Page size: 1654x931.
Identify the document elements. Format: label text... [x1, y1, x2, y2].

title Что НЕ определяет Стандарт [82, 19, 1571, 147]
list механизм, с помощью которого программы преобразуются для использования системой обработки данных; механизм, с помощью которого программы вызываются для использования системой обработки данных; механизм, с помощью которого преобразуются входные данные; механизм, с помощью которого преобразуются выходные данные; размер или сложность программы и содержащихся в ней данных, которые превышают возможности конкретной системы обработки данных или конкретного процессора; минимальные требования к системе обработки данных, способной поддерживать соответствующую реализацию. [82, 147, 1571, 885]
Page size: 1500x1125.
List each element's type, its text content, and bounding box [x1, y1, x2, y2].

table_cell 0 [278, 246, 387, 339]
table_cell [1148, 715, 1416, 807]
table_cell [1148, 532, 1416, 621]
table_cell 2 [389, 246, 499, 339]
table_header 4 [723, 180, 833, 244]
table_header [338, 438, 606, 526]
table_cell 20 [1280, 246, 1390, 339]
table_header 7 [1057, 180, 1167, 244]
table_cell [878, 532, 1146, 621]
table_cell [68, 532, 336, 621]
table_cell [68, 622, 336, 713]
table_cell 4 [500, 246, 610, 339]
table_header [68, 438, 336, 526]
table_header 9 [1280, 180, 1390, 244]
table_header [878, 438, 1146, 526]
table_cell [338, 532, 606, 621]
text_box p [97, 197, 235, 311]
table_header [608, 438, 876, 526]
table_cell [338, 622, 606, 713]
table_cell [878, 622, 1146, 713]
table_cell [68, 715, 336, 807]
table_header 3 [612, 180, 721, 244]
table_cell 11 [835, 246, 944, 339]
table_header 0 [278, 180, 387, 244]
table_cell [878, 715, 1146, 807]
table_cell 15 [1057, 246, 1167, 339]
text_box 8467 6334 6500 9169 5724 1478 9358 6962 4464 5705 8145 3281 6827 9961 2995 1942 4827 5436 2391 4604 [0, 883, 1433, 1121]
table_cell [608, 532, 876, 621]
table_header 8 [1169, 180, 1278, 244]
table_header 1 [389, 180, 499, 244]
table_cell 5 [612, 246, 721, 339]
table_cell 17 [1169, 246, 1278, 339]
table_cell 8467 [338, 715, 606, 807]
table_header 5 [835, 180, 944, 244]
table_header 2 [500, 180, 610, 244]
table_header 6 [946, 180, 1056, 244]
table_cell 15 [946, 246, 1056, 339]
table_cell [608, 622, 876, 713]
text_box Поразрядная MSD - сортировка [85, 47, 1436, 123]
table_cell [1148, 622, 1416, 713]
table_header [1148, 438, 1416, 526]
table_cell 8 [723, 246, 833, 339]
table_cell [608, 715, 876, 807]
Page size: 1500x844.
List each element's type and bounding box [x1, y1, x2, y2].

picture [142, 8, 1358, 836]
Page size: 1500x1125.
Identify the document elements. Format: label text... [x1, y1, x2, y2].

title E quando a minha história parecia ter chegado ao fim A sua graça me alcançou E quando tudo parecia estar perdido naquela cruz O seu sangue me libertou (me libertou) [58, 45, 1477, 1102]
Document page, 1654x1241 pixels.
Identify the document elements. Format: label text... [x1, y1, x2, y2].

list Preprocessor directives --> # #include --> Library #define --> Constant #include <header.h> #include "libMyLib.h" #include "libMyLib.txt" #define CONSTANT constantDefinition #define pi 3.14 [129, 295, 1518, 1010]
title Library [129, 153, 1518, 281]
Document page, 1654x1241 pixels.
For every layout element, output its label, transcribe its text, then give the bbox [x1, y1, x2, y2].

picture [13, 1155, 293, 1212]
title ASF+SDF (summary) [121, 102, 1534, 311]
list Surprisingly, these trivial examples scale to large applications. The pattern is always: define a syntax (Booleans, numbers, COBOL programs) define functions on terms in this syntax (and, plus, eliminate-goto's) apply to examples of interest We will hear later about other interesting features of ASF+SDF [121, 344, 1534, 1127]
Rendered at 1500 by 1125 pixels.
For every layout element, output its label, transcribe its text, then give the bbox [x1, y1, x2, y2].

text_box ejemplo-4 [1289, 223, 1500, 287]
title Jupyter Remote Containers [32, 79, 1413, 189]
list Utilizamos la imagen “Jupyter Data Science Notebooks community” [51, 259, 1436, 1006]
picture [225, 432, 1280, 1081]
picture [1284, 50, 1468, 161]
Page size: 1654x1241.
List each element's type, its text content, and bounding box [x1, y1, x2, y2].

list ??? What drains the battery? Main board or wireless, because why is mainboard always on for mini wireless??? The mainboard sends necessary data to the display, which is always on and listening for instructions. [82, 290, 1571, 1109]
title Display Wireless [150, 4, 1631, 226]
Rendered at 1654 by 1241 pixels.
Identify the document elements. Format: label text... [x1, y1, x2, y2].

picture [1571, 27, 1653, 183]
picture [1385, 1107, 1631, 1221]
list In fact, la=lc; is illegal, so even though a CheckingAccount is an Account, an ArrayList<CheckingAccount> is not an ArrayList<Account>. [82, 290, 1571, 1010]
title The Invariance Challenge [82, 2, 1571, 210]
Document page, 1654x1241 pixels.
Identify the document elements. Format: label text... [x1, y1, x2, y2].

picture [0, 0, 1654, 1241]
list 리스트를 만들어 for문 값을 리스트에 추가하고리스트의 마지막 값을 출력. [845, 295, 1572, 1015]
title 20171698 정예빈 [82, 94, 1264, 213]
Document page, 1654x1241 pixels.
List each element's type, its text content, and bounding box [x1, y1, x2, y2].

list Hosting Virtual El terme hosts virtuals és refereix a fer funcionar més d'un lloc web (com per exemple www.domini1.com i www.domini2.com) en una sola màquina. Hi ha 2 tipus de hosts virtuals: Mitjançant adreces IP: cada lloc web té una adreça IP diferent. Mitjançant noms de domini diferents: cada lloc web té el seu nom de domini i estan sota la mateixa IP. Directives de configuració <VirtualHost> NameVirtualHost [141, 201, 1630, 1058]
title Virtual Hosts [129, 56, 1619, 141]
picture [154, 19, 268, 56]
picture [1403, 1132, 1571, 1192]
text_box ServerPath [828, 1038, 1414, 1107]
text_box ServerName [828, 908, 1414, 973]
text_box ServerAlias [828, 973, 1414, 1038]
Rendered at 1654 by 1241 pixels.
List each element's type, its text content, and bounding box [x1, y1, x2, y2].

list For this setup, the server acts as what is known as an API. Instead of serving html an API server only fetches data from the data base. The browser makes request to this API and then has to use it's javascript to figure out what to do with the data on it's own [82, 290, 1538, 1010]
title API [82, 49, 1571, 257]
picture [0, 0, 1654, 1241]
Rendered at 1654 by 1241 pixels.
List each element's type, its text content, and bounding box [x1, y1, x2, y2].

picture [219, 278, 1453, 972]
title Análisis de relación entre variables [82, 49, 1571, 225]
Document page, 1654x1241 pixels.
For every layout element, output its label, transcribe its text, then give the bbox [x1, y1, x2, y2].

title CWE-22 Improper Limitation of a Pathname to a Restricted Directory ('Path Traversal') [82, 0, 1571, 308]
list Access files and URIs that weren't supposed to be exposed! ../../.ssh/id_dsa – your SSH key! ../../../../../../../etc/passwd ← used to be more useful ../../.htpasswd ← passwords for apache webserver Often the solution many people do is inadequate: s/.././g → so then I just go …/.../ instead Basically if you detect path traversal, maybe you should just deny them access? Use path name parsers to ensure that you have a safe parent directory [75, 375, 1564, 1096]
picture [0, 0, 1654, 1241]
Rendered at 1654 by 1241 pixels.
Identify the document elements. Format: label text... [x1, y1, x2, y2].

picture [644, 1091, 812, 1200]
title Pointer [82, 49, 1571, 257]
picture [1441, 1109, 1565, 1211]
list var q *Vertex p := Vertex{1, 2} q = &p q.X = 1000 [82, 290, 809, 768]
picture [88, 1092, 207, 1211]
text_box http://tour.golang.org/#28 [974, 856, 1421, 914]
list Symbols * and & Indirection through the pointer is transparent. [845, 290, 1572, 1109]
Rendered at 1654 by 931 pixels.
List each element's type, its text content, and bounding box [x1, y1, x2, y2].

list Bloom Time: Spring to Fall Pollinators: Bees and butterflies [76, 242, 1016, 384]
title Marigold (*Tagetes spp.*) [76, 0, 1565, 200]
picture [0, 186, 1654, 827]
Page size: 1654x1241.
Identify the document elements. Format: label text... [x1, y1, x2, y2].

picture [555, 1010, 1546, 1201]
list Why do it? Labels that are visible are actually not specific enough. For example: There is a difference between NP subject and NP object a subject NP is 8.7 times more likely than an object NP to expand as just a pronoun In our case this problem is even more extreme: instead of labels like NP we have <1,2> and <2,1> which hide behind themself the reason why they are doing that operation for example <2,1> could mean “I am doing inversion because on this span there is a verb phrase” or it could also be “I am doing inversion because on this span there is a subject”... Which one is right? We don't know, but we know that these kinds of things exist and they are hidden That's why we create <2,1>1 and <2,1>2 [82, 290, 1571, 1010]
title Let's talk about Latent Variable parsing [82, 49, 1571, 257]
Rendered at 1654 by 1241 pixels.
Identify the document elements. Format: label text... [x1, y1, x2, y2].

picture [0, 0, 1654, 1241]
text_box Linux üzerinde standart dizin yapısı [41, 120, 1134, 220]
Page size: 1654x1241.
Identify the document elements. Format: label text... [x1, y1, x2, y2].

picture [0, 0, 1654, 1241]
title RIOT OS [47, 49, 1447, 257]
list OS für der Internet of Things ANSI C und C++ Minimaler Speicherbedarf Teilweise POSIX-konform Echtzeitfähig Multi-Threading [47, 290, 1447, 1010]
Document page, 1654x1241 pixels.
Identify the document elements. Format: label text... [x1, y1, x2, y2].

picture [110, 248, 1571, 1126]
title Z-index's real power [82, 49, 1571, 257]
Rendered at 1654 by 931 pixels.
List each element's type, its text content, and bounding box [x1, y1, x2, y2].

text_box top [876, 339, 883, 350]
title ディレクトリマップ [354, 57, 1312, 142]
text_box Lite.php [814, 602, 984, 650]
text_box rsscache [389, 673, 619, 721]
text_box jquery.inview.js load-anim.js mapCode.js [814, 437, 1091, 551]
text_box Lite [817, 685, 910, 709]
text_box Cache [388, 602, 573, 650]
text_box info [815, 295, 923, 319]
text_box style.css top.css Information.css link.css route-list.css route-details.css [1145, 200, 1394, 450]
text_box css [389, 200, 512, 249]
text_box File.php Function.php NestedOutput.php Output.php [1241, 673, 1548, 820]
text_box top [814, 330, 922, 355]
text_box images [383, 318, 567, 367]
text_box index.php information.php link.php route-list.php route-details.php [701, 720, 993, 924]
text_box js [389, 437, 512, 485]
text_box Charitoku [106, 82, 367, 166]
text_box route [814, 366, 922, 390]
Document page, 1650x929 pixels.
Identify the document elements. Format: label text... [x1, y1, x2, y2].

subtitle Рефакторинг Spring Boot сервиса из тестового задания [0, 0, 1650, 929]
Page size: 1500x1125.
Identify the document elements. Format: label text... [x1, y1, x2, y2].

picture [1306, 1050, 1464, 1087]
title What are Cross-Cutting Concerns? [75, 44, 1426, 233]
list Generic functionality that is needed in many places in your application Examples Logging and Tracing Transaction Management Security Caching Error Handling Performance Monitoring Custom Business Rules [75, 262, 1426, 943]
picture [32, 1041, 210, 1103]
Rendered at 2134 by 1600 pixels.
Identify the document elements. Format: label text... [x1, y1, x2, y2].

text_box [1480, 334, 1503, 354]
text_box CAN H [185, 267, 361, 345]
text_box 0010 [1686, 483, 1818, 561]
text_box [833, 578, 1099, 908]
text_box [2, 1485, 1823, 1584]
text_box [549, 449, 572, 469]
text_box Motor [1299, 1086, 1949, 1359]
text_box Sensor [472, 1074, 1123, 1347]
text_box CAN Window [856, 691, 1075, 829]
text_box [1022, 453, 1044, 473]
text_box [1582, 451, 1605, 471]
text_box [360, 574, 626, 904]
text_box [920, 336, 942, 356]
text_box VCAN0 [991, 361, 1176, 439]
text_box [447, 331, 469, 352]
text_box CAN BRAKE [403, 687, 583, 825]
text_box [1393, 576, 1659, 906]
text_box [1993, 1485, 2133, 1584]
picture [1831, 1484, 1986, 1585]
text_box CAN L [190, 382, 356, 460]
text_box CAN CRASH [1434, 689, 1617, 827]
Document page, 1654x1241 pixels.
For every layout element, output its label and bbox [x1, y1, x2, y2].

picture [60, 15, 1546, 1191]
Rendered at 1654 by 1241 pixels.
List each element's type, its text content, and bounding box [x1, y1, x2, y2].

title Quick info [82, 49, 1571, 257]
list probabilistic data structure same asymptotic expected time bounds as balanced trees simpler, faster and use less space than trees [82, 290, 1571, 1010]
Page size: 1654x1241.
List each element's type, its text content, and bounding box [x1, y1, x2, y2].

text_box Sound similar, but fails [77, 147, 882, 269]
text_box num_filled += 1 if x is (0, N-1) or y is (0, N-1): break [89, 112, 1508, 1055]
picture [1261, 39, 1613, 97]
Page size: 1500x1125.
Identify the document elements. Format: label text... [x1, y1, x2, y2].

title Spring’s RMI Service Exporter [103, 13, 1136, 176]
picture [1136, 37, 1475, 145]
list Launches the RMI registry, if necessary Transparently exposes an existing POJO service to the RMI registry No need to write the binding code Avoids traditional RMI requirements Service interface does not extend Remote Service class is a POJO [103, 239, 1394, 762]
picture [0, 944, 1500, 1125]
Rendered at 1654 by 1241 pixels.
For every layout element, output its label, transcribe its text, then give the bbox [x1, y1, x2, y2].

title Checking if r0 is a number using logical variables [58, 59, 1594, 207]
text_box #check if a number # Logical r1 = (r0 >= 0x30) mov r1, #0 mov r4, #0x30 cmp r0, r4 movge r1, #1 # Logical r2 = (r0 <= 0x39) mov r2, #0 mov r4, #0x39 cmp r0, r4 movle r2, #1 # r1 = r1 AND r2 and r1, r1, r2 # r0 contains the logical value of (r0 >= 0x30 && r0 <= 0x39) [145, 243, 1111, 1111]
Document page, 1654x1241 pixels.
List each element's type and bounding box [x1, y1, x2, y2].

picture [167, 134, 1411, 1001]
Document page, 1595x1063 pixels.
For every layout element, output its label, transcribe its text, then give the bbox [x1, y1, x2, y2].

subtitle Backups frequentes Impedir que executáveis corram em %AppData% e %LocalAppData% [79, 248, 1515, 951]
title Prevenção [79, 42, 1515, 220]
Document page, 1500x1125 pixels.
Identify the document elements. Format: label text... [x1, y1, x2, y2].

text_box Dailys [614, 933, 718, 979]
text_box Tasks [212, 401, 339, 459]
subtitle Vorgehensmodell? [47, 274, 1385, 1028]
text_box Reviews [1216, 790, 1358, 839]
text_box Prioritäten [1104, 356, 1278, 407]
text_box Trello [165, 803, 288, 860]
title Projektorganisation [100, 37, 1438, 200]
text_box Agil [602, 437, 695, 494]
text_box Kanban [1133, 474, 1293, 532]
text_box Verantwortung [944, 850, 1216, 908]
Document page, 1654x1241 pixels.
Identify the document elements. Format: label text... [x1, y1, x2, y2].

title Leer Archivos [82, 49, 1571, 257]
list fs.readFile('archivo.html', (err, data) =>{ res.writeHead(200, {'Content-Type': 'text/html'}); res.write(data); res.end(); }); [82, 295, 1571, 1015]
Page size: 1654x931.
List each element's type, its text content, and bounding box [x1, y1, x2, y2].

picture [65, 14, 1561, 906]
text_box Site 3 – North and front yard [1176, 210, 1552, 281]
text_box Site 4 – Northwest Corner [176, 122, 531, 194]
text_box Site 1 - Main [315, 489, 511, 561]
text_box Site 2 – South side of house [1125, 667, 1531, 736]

- STATED TASK:
Write out the listing from its very first line through the line containing "title Что НЕ", both included, reproducing each line character for character.

- THE SOLUTION:
Page size: 1654x931.
Identify the document elements. Format: label text... [x1, y1, x2, y2].

title Что НЕ определяет Стандарт [82, 19, 1571, 147]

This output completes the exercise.